Wednesday, September 27, 2006

The dinner bell

I just copied a recipe and saved it to My Recipes folder.

I think it's from the Palm Beach Diet because the title of the recipe is Maida Heatter's Palm Beach Brownies. The description says "These are the biggest, thickest, gooiest, chewiest, darkest, sweetest, mostest-of-the-most chocolate bars." Ok, maybe they aren't from THE Palm Beach diet.

I'll probably never make the brownies. I'll just drool over the recipe every once in a while. I have a lot of recipes like that.

The other day I saved a recipe (from Cooks.com) that I'll probably make some day even though I have no idea how to pronounce it. It's called Serbian Gjuwetsch. I don't know what Gjuwetsch means either, but it may be Hungarian for rice with vegetables. Then again, maybe not. I'm guessing that the origin is supposed to be Serbia, but it looks like an old Hoosier recipe to me.

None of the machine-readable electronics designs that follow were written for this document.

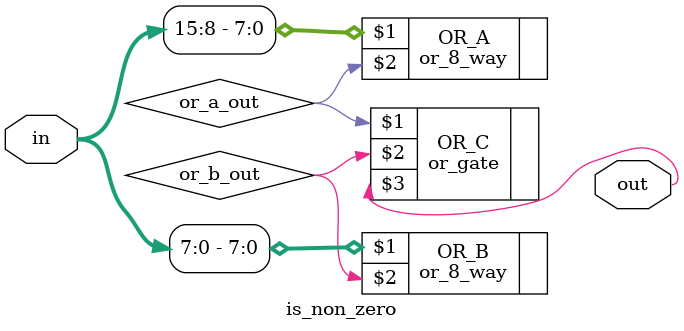
<source format=v>
module is_non_zero (input [15:0] in,
                    output out);
    wire or_a_out, or_b_out;
    or_8_way OR_A (in[15:8], or_a_out);
    or_8_way OR_B (in[7:0], or_b_out);
    or_gate OR_C (or_a_out, or_b_out, out);
endmodule

</source>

I tried to find other recipes with that name, but they weren't in English so I don't know what made them Gjuwetch as opposed to, say, Goulash.

This is the recipe for Serbian Gjuwetsch in case you want to try it. It looks simple enough.

1 lg. onion
2 tbsp. vegetable oil
1/2 lb. ground beef (or lamb)
1/2 tsp. paprika
4 tomatoes, peeled
1 green pepper
1 red pepper
1 1/2 tsp. salt
1/4 tsp. pepper
2 c. water
1 c. uncooked rice

Chop onion fine and fry in oil with meat until golden brown. Sprinkle with paprika. Add tomatoes, quartered, and peppers cut in long strips. Season with salt and pepper and cook 5 minutes. Add water and rice. Simmer for about 25 minutes or until rice is tender. Serves 4.

Well, maybe it's not Hoosier after all. It serves 4 people with only 1/2 pound of beef. And the only time I ever heard anybody in Indiana say Gjuwetsch was after somebody sneezed.